まだまだ頭も発達段階ですからその程度の感想ですが、思えばその瞬間に、一番最初に「どう生きていくか」というより、「生きるとはどういうことか」ということに着目したと思います。

「どう生きていくか」というのは、やり方の問題であって、生きること自体には疑いをかけていません。生きることは当たり前で、どんな風に日々を過ごすのかというようなことです。

しかし、その時に初めて着目したのは、「生きているということは、どういうことか」という点です、「何のために生きているのか」という問いではないことに注意してください。

「何のために生きているのか?」という問い

「何のために生きているのか」ということに意識が向いた場合は、決着がつきません。「何のために」ということになると、ある意味で「誰かのため」だったり、「自分が『誰かの力で』に幸福になるために」という方向性に向かいます。

それを解決するような詐欺が宗教です。

宗教の典型は、自分以外の何かの存在やある思想など、ひとまず上位概念があります。いわば絶対者です。それの示す方向に向かうことによって、自分がまだ体験していないような何か幸福な状態などになるという構図です。しかしそれは仮定であり、確認できない世界観です。

ニーチェなどが指摘したのは、イエスが語ったことを宗教化したパウロの思想、教会の思想が消えたように見えて、民主主義や資本主義という一種の思想に変換されただけで、未だに残存しているということです。

「何のために生きているのか?」

に対しての仮定的回答のようなものです。

その仮定を絶対視して、行動様式などがそれに従うとなると宗教になりますが、信仰というものは、疑っていなければできません。

やはり仮定の領域に留まります。

「何のために生きているのか?」

何のためでもありません。生存本能のためにやらされているというのが実態です。なにか崇高な目的とかそういうものがあるわけではありません。

さて、少し話が脱線しそうになりましたが、高校生の時の続きです。

「生きているということは、どういうことか?」(bossu 高2 Ver.)

高校生の時に、バイトが終わってコーヒーを飲んだ瞬間です。

俗にいう「幸せとは何だろう?」というような感覚に近いような問いでした。

「幸福を望まない存在はいない」、というのは当然といえば当然です。

しかしこの時は、ただマイナスからゼロに戻ったような感覚でした。

疲労と安堵という構図です。

緊張が解けたという説明でもいいでしょう。

そういうわけで、宗教の構図は、「この疲労や緊張を解くためには」という方法論の提示がよくあります。しかしそのためには証明しきれない事柄を信仰しなければなりません。信仰しなければならないということは一種の緊張です。

ここまで明確には考えていませんでしたが、その時も、そのような感覚だけはありました。

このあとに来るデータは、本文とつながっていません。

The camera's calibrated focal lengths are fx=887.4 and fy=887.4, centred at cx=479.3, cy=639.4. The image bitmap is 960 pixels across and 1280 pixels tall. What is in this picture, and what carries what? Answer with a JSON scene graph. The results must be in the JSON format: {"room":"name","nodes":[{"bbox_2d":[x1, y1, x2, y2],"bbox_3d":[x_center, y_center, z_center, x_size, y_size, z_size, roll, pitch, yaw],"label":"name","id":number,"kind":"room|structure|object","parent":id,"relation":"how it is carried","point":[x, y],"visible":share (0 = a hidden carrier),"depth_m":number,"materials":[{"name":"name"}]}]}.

そこで、もうひとつ、いわゆる世間で今まで説かれてきた「生き方」をクリアしていくこと、「それが何なのか」ということに疑問を持ちました。

つまり働いたり、俗にいう結婚したり子供を作ったりです。

それぞれに、

「それが何なのか?」

と投げかけることにしました。

高校生の頭では少し限界が来たようです。

ただ説明はできなくても、「そうである必要はない。必要があるということは、必ず要るということ、何のために必ず要るのか?」というような宙ぶらりんの考えが出てきました。

思えばそれまででも安堵というものは経験しましたが、歓喜というものは経験したことがありません。

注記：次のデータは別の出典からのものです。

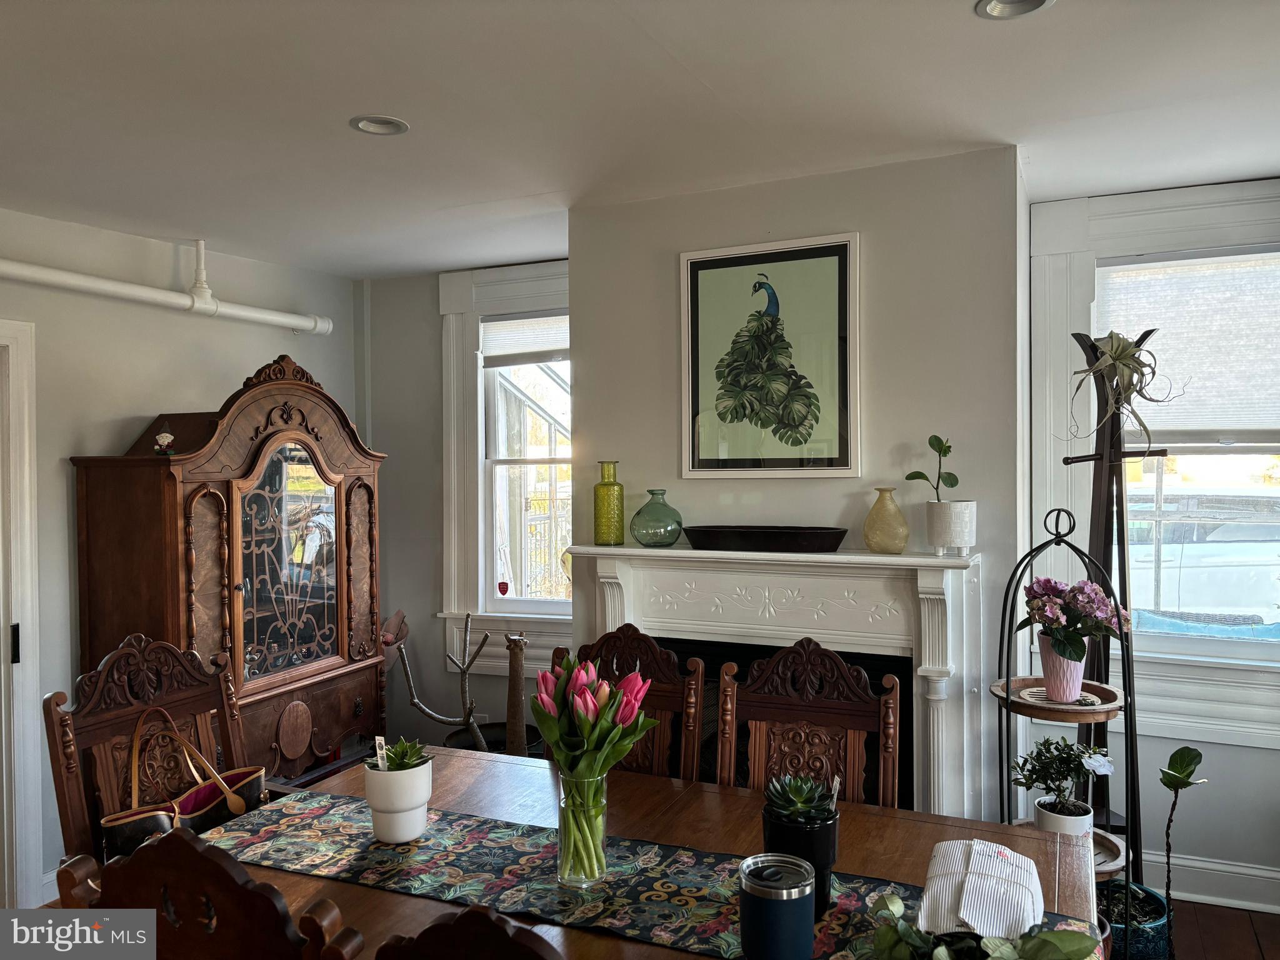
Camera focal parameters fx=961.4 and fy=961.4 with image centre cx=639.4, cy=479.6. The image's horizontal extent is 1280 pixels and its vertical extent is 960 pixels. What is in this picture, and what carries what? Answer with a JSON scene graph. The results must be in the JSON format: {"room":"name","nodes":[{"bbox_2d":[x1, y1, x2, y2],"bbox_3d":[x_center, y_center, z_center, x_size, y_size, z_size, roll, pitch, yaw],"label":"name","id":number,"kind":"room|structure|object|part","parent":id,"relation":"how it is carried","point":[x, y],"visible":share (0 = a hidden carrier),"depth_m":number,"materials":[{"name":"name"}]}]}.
{"room":"dining room","nodes":[
{"label":"dining room","id":0,"kind":"room"},
{"bbox_2d":[0,205,359,905],"bbox_3d":[-2.542,0.317,2.796,0.156,2.496,4.745,0,1,25],"label":"left wall","id":1,"kind":"structure","parent":0,"point":[269,342],"depth_m":3.69,"materials":[{"name":"paint"}]},
{"bbox_2d":[0,317,42,916],"bbox_3d":[-2.473,0.544,3.046,0.214,2.132,1.085,0,1,25],"label":"door frame","id":2,"kind":"structure","parent":1,"relation":"in","point":[38,765],"depth_m":3.39,"materials":[{"name":"white paint"}]},
{"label":"door handle","id":3,"kind":"part","parent":2,"relation":"part of","materials":[{"name":"black metal"}]},
{"bbox_2d":[0,241,333,334],"bbox_3d":[-2.283,-0.807,2.981,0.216,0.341,3.450,0,1,25],"label":"pipe","id":4,"kind":"object","parent":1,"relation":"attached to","point":[96,280],"visible":0.98,"depth_m":3.82,"materials":[{"name":"white plastic"}]},
{"bbox_2d":[358,256,572,753],"bbox_3d":[-0.644,0.286,4.611,1.689,2.593,0.168,0,1,25],"label":"back wall","id":5,"kind":"structure","parent":0,"point":[433,350],"depth_m":4.70,"materials":[{"name":"grey paint"}]},
{"bbox_2d":[436,261,572,678],"bbox_3d":[-0.421,-0.039,4.452,1.130,1.936,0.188,0,1,25],"label":"left window","id":6,"kind":"structure","parent":5,"relation":"in","point":[451,534],"depth_m":4.55,"materials":[{"name":"white"}]},
{"bbox_2d":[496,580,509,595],"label":"sticker","id":7,"kind":"object","parent":6,"relation":"attached to","point":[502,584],"visible":0.99,"depth_m":4.60,"materials":[{"name":"red"}]},
{"bbox_2d":[479,311,567,365],"bbox_3d":[-0.433,-0.662,4.483,0.670,0.244,0.046,0,1,25],"label":"window blind","id":8,"kind":"object","parent":6,"relation":"attached to","point":[534,318],"visible":0.73,"depth_m":4.52,"materials":[{"name":"white fabric"}]},
{"bbox_2d":[0,0,1279,276],"bbox_3d":[-0.253,-0.997,1.498,5.484,0.109,5.417,0,1,25],"label":"ceiling","id":9,"kind":"structure","parent":0,"point":[433,264],"depth_m":2.49,"materials":[{"name":"white paint"}]},
{"bbox_2d":[349,115,409,135],"bbox_3d":[-0.718,-0.988,2.652,0.156,0.036,0.156,0,1,25],"label":"recessed light","id":10,"kind":"object","parent":9,"relation":"in","point":[369,125],"visible":0.97,"depth_m":2.66,"materials":[{"name":"white metal"}]},
{"bbox_2d":[974,0,1054,20],"bbox_3d":[0.765,-0.991,1.954,0.163,0.042,0.161,0,1,25],"label":"recessed light","id":11,"kind":"object","parent":9,"relation":"in","point":[992,6],"visible":0.97,"depth_m":2.00,"materials":[{"name":"white metal"}]},
{"bbox_2d":[571,146,1027,820],"bbox_3d":[0.528,0.272,3.408,1.632,2.563,0.403,0,1,25],"label":"chimney wall","id":12,"kind":"structure","parent":0,"point":[772,227],"depth_m":3.09,"materials":[{"name":"paint"}]},
{"bbox_2d":[678,233,859,480],"bbox_3d":[0.417,-0.391,3.170,0.584,0.781,0.028,0,1,25],"label":"framed picture","id":13,"kind":"object","parent":12,"relation":"attached to","point":[692,385],"visible":1,"depth_m":3.16},
{"bbox_2d":[562,540,984,817],"bbox_3d":[0.404,0.766,3.115,1.443,1.089,0.251,0,1,25],"label":"fireplace","id":14,"kind":"object","parent":12,"relation":"attached to","point":[653,568],"visible":0.66,"depth_m":2.99,"materials":[{"name":"white paint"}]},
{"bbox_2d":[592,458,625,545],"bbox_3d":[-0.106,0.082,3.316,0.102,0.288,0.102,0,1,25],"label":"green glass bottle","id":15,"kind":"object","parent":14,"relation":"on","point":[610,520],"visible":0.99,"depth_m":3.28,"materials":[{"name":"glass"}]},
{"bbox_2d":[628,489,684,546],"bbox_3d":[0.055,0.131,3.222,0.185,0.185,0.186,0,1,25],"label":"glass vase","id":16,"kind":"object","parent":14,"relation":"on","point":[645,536],"visible":0.99,"depth_m":3.16,"materials":[{"name":"glass"}]},
{"bbox_2d":[683,524,850,552],"bbox_3d":[0.399,0.185,3.075,0.542,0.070,0.223,0,1,25],"label":"black tray","id":17,"kind":"object","parent":14,"relation":"on","point":[790,539],"visible":0.99,"depth_m":2.98,"materials":[{"name":"black wood"}]},
{"bbox_2d":[862,486,909,553],"bbox_3d":[0.754,0.125,2.948,0.130,0.196,0.134,-1,1,-32],"label":"yellow vase","id":18,"kind":"object","parent":14,"relation":"on","point":[870,520],"visible":0.99,"depth_m":2.91,"materials":[{"name":"glass"}]},
{"bbox_2d":[924,499,977,555],"bbox_3d":[0.926,0.146,2.874,0.139,0.155,0.141,-1,1,-26],"label":"white pot","id":19,"kind":"object","parent":14,"relation":"on","point":[957,525],"visible":0.98,"depth_m":2.82,"materials":[{"name":"white ceramic"}]},
{"bbox_2d":[904,434,959,500],"bbox_3d":[0.881,-0.001,2.896,0.130,0.270,0.148,-1,1,-23],"label":"potted plant","id":20,"kind":"object","parent":19,"relation":"in","point":[947,452],"visible":0.97,"depth_m":2.89,"materials":[{"name":"green plant"}]},
{"bbox_2d":[1021,178,1279,914],"bbox_3d":[2.381,0.227,3.220,2.352,2.532,0.171,0,1,25],"label":"right wall","id":21,"kind":"structure","parent":0,"point":[1257,751],"depth_m":3.39,"materials":[{"name":"grey paint"}]},
{"bbox_2d":[1026,182,1279,750],"bbox_3d":[2.020,-0.060,3.297,1.234,1.910,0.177,0,1,25],"label":"right window","id":22,"kind":"structure","parent":21,"relation":"in","point":[1239,673],"depth_m":3.39,"materials":[{"name":"white"}]},
{"bbox_2d":[1095,246,1279,438],"bbox_3d":[2.038,-0.456,3.331,0.884,0.627,0.056,0,1,25],"label":"window blind","id":23,"kind":"object","parent":22,"relation":"attached to","point":[1220,278],"visible":0.84,"depth_m":3.34,"materials":[{"name":"white fabric"}]},
{"bbox_2d":[1144,850,1279,913],"bbox_3d":[2.351,1.388,3.122,2.320,0.139,0.022,0,1,25],"label":"baseboard","id":24,"kind":"structure","parent":21,"relation":"attached to","point":[1201,864],"depth_m":3.31,"materials":[{"name":"white paint"}]},
{"bbox_2d":[1165,898,1279,959],"bbox_3d":[-0.449,1.549,1.686,5.773,0.100,5.623,0,1,25],"label":"floor","id":25,"kind":"structure","parent":0,"point":[1244,934],"depth_m":3.10,"materials":[{"name":"brown wood"}]},
{"bbox_2d":[43,633,254,869],"bbox_3d":[-1.055,0.952,2.381,0.580,1.077,0.556,0,1,25],"label":"dining chair","id":26,"kind":"object","parent":25,"relation":"on","point":[64,800],"visible":0.45,"depth_m":2.41,"materials":[{"name":"brown wood"}]},
{"bbox_2d":[99,707,268,858],"bbox_3d":[-1.081,0.773,2.301,0.122,0.387,0.415,0,1,37],"label":"handbag","id":27,"kind":"object","parent":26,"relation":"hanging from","point":[123,824],"visible":0.53,"depth_m":2.29,"materials":[{"name":"leather"}]},
{"bbox_2d":[48,828,366,959],"bbox_3d":[-0.482,0.986,1.531,0.544,1.055,0.565,0,1,25],"label":"dining chair","id":28,"kind":"object","parent":25,"relation":"on","point":[186,840],"visible":0.98,"depth_m":1.26,"materials":[{"name":"brown wood"}]},
{"bbox_2d":[68,353,388,793],"bbox_3d":[-1.596,0.524,3.932,0.556,1.965,1.208,0,1,25],"label":"china cabinet","id":29,"kind":"object","parent":25,"relation":"on","point":[189,493],"visible":0.82,"depth_m":3.71,"materials":[{"name":"brown wood"}]},
{"bbox_2d":[153,428,175,455],"bbox_3d":[-1.758,-0.138,3.556,0.075,0.102,0.077,-1,1,-23],"label":"figurine","id":30,"kind":"object","parent":29,"relation":"on","point":[165,437],"visible":0.99,"depth_m":3.54,"materials":[{"name":"white"}]},
{"bbox_3d":[-1.393,0.343,3.852,0.073,0.899,0.469,0,1,25],"label":"glass door","id":31,"kind":"part","parent":29,"relation":"part of","materials":[{"name":"glass"}]},
{"bbox_2d":[371,903,564,959],"bbox_3d":[-0.033,0.992,1.284,0.528,1.045,0.559,0,1,25],"label":"dining chair","id":32,"kind":"object","parent":25,"relation":"on","point":[483,918],"visible":1,"depth_m":1.07,"materials":[{"name":"brown wood"}]},
{"bbox_2d":[448,721,545,756],"bbox_3d":[-0.598,1.312,4.212,0.450,0.361,0.445,0,1,25],"label":"plant pot","id":33,"kind":"object","parent":25,"relation":"on","point":[502,751],"visible":0.2,"depth_m":4.27,"materials":[{"name":"black"}]},
{"bbox_2d":[380,608,507,752],"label":"tree branch","id":34,"kind":"object","parent":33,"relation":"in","point":[462,670],"visible":0.76,"depth_m":3.99,"materials":[{"name":"plant"}]},
{"bbox_2d":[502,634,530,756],"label":"tree trunk","id":35,"kind":"object","parent":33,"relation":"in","point":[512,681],"visible":0.75,"depth_m":3.84,"materials":[{"name":"brown wood"}]},
{"bbox_2d":[548,628,706,780],"bbox_3d":[-0.131,0.980,2.576,0.527,1.090,0.616,0,1,25],"label":"dining chair","id":36,"kind":"object","parent":25,"relation":"on","point":[664,700],"visible":0.32,"depth_m":2.72,"materials":[{"name":"brown wood"}]},
{"bbox_2d":[156,743,1101,959],"bbox_3d":[-0.079,1.176,1.968,1.898,0.758,1.136,0,1,25],"label":"dining table","id":37,"kind":"object","parent":25,"relation":"on","point":[600,939],"visible":0.38,"depth_m":2.09,"materials":[{"name":"brown wood"}]},
{"bbox_2d":[186,791,1099,959],"bbox_3d":[-0.085,0.813,1.840,1.748,0.094,0.396,0,1,25],"label":"table runner","id":38,"kind":"object","parent":37,"relation":"on","point":[290,824],"visible":0.58,"depth_m":1.84,"materials":[{"name":"fabric"}]},
{"bbox_2d":[362,757,433,844],"bbox_3d":[-0.513,0.679,2.047,0.139,0.153,0.139,-1,1,-8],"label":"white pot","id":39,"kind":"object","parent":38,"relation":"on","point":[404,837],"visible":0.88,"depth_m":2.00,"materials":[{"name":"white ceramic"}]},
{"bbox_2d":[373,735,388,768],"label":"plant label","id":40,"kind":"object","parent":39,"relation":"in","point":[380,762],"visible":0.85,"depth_m":1.99,"materials":[{"name":"white plastic"}]},
{"bbox_2d":[371,737,431,769],"bbox_3d":[-0.503,0.601,2.041,0.119,0.102,0.122,0,1,2],"label":"succulent","id":41,"kind":"object","parent":39,"relation":"in","point":[401,759],"visible":0.68,"depth_m":2.03,"materials":[{"name":"green plant"}]},
{"bbox_2d":[556,768,608,888],"bbox_3d":[-0.109,0.665,1.847,0.106,0.209,0.107,0,1,25],"label":"glass vase","id":42,"kind":"object","parent":38,"relation":"on","point":[600,821],"visible":0.82,"depth_m":1.81,"materials":[{"name":"clear glass"}]},
{"bbox_2d":[533,648,653,881],"bbox_3d":[-0.094,0.539,1.825,0.237,0.400,0.217,0,1,25],"label":"tulip bouquet","id":43,"kind":"object","parent":42,"relation":"in","point":[632,735],"visible":0.97,"depth_m":1.79,"materials":[{"name":"plant"}]},
{"bbox_2d":[738,853,818,959],"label":"tumbler","id":44,"kind":"object","parent":38,"relation":"on","point":[793,907],"visible":0.99,"depth_m":1.47,"materials":[{"name":"blue metal"}]},
{"bbox_2d":[760,797,839,913],"bbox_3d":[0.287,0.653,1.735,0.139,0.196,0.139,0,1,25],"label":"black pot","id":45,"kind":"object","parent":38,"relation":"on","point":[822,850],"visible":0.55,"depth_m":1.68,"materials":[{"name":"black ceramic"}]},
{"bbox_2d":[763,770,836,820],"bbox_3d":[0.293,0.585,1.761,0.128,0.097,0.128,0,1,25],"label":"succulent","id":46,"kind":"object","parent":45,"relation":"in","point":[801,805],"visible":0.92,"depth_m":1.74,"materials":[{"name":"green plant"}]},
{"bbox_2d":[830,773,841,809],"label":"plant label","id":47,"kind":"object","parent":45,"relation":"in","point":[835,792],"visible":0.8,"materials":[{"name":"white plastic"}]},
{"bbox_2d":[918,837,1044,939],"bbox_3d":[0.580,0.693,1.627,0.190,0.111,0.274,0,1,25],"label":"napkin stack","id":48,"kind":"object","parent":38,"relation":"on","point":[1016,899],"visible":0.95,"depth_m":1.57,"materials":[{"name":"white fabric"}]},
{"bbox_2d":[863,889,1101,959],"bbox_3d":[0.484,0.678,1.365,0.394,0.161,0.311,0,1,25],"label":"green plant","id":49,"kind":"object","parent":38,"relation":"on","point":[1042,939],"visible":0.99,"depth_m":1.39,"materials":[{"name":"green plant"}]},
{"bbox_2d":[712,638,903,809],"bbox_3d":[0.357,0.973,2.293,0.523,1.094,0.604,0,1,25],"label":"dining chair","id":50,"kind":"object","parent":25,"relation":"on","point":[793,711],"visible":0.57,"depth_m":2.49,"materials":[{"name":"brown wood"}]},
{"bbox_2d":[995,506,1140,913],"bbox_3d":[1.167,0.748,2.646,0.377,1.374,0.374,0,1,25],"label":"plant stand","id":51,"kind":"object","parent":25,"relation":"on","point":[1008,692],"visible":0.6,"depth_m":2.62,"materials":[{"name":"black metal"}]},
{"bbox_2d":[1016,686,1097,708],"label":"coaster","id":52,"kind":"object","parent":51,"relation":"on","point":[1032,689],"visible":0.63,"depth_m":2.63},
{"bbox_2d":[1038,632,1085,702],"bbox_3d":[1.155,0.514,2.639,0.127,0.162,0.125,0,1,25],"label":"pink flower pot","id":53,"kind":"object","parent":51,"relation":"on","point":[1079,679],"visible":0.86,"depth_m":2.60,"materials":[{"name":"pink ceramic"}]},
{"bbox_2d":[1018,576,1134,660],"bbox_3d":[1.194,0.385,2.649,0.298,0.243,0.289,0,1,25],"label":"pink flowers","id":54,"kind":"object","parent":53,"relation":"in","point":[1072,654],"visible":0.95,"depth_m":2.60,"materials":[{"name":"purple plant"}]},
{"bbox_2d":[1034,796,1093,838],"bbox_3d":[1.143,0.931,2.586,0.139,0.109,0.137,0,1,25],"label":"white pot","id":55,"kind":"object","parent":51,"relation":"on","point":[1042,813],"visible":0.53,"depth_m":2.54,"materials":[{"name":"white ceramic"}]},
{"bbox_2d":[1012,736,1111,815],"bbox_3d":[1.143,0.821,2.596,0.279,0.282,0.253,-1,1,-16],"label":"potted plant","id":56,"kind":"object","parent":55,"relation":"in","point":[1053,780],"visible":0.93,"depth_m":2.57,"materials":[{"name":"plant"}]},
{"bbox_2d":[1055,328,1164,895],"bbox_3d":[1.420,0.512,2.951,0.337,1.903,0.341,0,1,25],"label":"coat rack","id":57,"kind":"object","parent":25,"relation":"on","point":[1104,474],"visible":0.66,"depth_m":2.93,"materials":[{"name":"black wood"}]},
{"bbox_2d":[1068,330,1177,453],"bbox_3d":[1.439,-0.255,2.872,0.333,0.430,0.317,-1,1,-24],"label":"air plant","id":58,"kind":"object","parent":57,"relation":"on","point":[1119,356],"visible":0.97,"depth_m":2.84,"materials":[{"name":"plant"}]},
{"bbox_2d":[1094,879,1171,959],"bbox_3d":[1.400,1.362,2.818,0.283,0.269,0.287,0,1,25],"label":"blue planter","id":59,"kind":"object","parent":25,"relation":"on","point":[1140,934],"visible":0.51,"depth_m":2.71,"materials":[{"name":"ceramic"}]},
{"bbox_2d":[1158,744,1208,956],"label":"plant","id":60,"kind":"object","parent":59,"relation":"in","point":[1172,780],"visible":0.99,"depth_m":2.65,"materials":[{"name":"green plant"}]},
{"label":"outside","id":61,"kind":"structure","parent":0,"visible":0},
{"label":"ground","id":62,"kind":"structure","parent":61,"visible":0},
{"bbox_2d":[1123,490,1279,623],"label":"car","id":63,"kind":"object","parent":62,"relation":"on","point":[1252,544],"visible":0.52,"depth_m":8.98,"materials":[{"name":"white metal"}]}
]}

なんとなく楽しいとか、なんとなく面白いとか、その程度です。

そこで想像してみることにしました。

もし泣いて叫ぶほどのうれしい出来事があっても、その気持ちは寝て覚めれば必ず薄れていくということを。

では全て束の間の出来事なのではないか、ということです。

生きているとはどういうことか、という問いに対して、高校生の僕は

「よくわからないが、何かをこなしているだけで、喜びなどほとんどない。むしろほとんどが辛かったり疲れるようなことばかりで、喜びだと思っても、それは束の間の『疲労を忘れているような瞬間』なのではないか」ということを考えました。実際に寝ぼけているときの方が幸せだという実感がありました。

「うーん…」

ひとまずその時は、そんな感じで終わりました。

それから数年後、また同じような問いに導く大事件が起こりますが、それはまたの機会に。